---------- Teks Bacaan ----------
“Kalau kau bukan anak raja, dan kau bukan anak seorang ulama besar, maka jadilah penulis”
Imam Al Ghazali
Menjadi amil tak cukup bekerja secara amanah mengelola zakat. Ia juga diperlukan untuk bisa menulis dengan baik. Dengan menulis, para amil sesungguhnya juga berlatih terus menjaga diri agar seimbang lahir dan batin-nya.
Menulis tak terpisahkan dari kehidupan seorang amil zakat. Sejumlah pekerjaan amil seperti membuat perencanaan, proposal, laporan hingga kampanye di beragam media membutuhkan kemampuan dasar menulis yang baik.
Menulis menciptakan harmoni. Karena dengan menulis, kita juga berdialog dan merawat jiwa dengan memupuk ide dan gagasan bagi masa depan.
Dengan beragam tulisan yang nantinya bisa dihasilkan, kita bisa terus berlatih mengontrol dan mengevaluasi kepribadian kita. Lewat tulisan-tulisan yang tercipta, akan menjadi bukti otentik cerminan keadaan jiwa kita saat itu.
Para amil harus punya legacy bagi masa depan gerakan zakat. Ia harus dengan sadar mewariskan kebaikan dengan memberikan pencerahan kepada para amil di generasi berikutnya.
Semakin banyak amil mengikuti gagasan dan idenya, maka semakin terang jalan para amil untuk dilalui dan ditempuh banyak orang. Gagasan-gagasan ini bila dilakukan semakin banyak amil, dan bahkan bisa lintas generasi, akan menjadi baik dan sarana alternatif bagi inovasi dan kreativitas di kemudian hari.
Disebabkan itulah, para amil, jangan pernah ragu untuk menulis dan menuangkan ide-ide, gagasan-gagasan, mimpi-mimpi, keinginan-keinginan yang dimilikinya di gerakan zakat ini. Karena boleh jadi, kesuksesan gerakan zakat di masa depan dimulai dari ketersediaan gagasan awal di saat ini.
Melaui literasi zakat yag kita bangun hari ini, kita siapkan kerangka dan pondasi kebaikan gerakan zakat di fase berikutnya.
Gajah mati meninggalkan gading, dan amil mati meninggalkan apa?
Nah, tentu saja tak mungkin amil mati meninggalkan uang. Yang mungkin malah meninggalkan hutang. Untuk menjawab hal ini salah satunya bukan dengan retorika. Tapi dengan karya. Dan meninggalkan tulisan adalah salah satu wujud nyata yang bisa ditinggalkan para amil.
Tentu saja amil tak bisa menyamai orang kaya yang dermawan. Tak pula sama dengan orang pintar, terdidik dan peneliti yang meninggalkan karya-karya akademik dan penelitiannya. Amil yang hidup biasa, akan berubah menjadi luar biasa dan akan terus dikenang bila ia punya peninggalan ide gagasan yang baik bagi gerakan zakat.
Amil yang mungkin merasa bukan siapa-siapa, bukan orang kaya, bukan juga profesor, bahkan juga bukan pahlawan, apa yang harus dilakukan supaya bisa terus dikenang oleh generasi amil di masa yang akan datang.
----------
Kegiatan: Tulis ulang bagian teks bacaan dari "Menulis tak terpisahkan" sampai "kita saat itu.", dan tukar "harmoni" dengan "keseimbangan". Baris-baris di bawah ini sama sekali tidak dipakai.
---------- Cuplikan Data ----------
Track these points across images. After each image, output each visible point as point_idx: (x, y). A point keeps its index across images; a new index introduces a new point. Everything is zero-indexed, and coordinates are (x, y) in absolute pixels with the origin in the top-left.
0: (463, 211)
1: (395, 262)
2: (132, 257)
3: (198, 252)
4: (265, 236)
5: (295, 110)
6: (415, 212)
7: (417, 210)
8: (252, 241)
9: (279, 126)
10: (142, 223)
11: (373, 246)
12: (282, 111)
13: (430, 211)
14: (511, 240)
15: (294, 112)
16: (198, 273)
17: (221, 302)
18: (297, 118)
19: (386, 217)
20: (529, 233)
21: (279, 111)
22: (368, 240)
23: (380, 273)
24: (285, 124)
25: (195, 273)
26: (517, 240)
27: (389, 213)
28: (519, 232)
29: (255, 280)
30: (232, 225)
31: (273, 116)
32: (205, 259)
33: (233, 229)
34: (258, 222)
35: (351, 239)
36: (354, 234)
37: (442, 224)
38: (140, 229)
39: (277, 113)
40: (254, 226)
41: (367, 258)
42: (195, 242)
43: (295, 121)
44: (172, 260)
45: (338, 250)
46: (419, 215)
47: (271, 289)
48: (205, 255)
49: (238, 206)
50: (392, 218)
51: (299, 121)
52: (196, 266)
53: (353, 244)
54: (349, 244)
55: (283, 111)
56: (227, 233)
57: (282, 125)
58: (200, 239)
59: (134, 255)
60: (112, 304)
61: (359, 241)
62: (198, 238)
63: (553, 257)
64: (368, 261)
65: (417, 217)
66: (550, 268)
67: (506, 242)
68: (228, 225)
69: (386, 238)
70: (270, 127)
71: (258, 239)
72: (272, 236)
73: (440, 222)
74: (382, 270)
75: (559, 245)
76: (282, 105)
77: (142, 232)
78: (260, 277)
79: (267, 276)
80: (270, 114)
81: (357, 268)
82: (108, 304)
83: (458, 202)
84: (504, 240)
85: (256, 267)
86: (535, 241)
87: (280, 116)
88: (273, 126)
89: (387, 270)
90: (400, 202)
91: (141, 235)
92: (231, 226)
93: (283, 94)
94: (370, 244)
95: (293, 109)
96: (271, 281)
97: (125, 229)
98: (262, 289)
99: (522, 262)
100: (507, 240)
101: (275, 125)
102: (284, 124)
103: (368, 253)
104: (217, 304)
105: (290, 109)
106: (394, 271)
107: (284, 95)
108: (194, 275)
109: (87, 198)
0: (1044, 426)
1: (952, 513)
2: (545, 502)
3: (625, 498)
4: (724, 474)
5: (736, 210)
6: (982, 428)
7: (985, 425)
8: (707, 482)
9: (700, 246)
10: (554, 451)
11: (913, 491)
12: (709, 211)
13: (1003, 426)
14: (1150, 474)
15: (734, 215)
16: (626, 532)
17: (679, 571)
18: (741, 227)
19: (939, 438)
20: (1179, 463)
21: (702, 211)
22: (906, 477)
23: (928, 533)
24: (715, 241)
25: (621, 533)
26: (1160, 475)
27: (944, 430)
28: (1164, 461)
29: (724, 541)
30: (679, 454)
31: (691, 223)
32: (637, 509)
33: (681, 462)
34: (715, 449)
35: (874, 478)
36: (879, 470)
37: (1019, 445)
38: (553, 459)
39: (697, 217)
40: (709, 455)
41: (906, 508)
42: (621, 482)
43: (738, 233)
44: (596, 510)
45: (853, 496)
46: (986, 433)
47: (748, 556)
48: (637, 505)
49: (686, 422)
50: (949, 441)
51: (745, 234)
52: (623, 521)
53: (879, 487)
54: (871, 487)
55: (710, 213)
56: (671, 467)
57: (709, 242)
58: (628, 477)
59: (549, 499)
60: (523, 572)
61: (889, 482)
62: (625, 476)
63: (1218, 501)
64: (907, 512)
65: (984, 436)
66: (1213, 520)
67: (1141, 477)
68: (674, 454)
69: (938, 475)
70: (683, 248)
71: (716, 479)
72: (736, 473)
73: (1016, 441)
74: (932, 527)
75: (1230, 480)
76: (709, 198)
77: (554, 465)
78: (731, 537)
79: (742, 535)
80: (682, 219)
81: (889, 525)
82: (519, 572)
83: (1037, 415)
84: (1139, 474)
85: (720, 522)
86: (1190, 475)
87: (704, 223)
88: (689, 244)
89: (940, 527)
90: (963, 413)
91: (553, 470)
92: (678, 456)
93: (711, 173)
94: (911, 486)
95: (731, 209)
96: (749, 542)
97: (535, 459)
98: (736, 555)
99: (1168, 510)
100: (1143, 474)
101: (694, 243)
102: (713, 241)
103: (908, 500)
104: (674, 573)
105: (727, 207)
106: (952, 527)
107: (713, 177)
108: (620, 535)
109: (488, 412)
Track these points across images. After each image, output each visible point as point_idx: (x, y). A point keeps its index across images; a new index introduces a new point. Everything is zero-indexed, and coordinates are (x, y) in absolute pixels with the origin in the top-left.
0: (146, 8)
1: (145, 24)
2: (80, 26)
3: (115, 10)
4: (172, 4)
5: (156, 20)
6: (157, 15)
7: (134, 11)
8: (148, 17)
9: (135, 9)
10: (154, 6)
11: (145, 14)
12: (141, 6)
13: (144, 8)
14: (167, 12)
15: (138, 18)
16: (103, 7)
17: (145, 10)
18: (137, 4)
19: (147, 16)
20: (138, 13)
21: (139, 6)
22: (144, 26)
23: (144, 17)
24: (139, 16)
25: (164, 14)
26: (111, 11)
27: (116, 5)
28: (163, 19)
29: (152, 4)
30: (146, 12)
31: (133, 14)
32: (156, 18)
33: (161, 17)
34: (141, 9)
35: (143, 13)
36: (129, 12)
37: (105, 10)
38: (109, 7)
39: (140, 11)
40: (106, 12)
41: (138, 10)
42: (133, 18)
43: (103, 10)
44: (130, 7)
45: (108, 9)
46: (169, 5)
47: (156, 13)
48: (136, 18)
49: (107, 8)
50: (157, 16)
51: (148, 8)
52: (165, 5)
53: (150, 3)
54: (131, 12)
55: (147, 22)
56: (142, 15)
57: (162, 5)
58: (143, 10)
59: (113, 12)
----------
Jawaban Tugas:
Menulis tak terpisahkan dari kehidupan seorang amil zakat. Sejumlah pekerjaan amil seperti membuat perencanaan, proposal, laporan hingga kampanye di beragam media membutuhkan kemampuan dasar menulis yang baik.
Menulis menciptakan keseimbangan. Karena dengan menulis, kita juga berdialog dan merawat jiwa dengan memupuk ide dan gagasan bagi masa depan.
Dengan beragam tulisan yang nantinya bisa dihasilkan, kita bisa terus berlatih mengontrol dan mengevaluasi kepribadian kita. Lewat tulisan-tulisan yang tercipta, akan menjadi bukti otentik cerminan keadaan jiwa kita saat itu.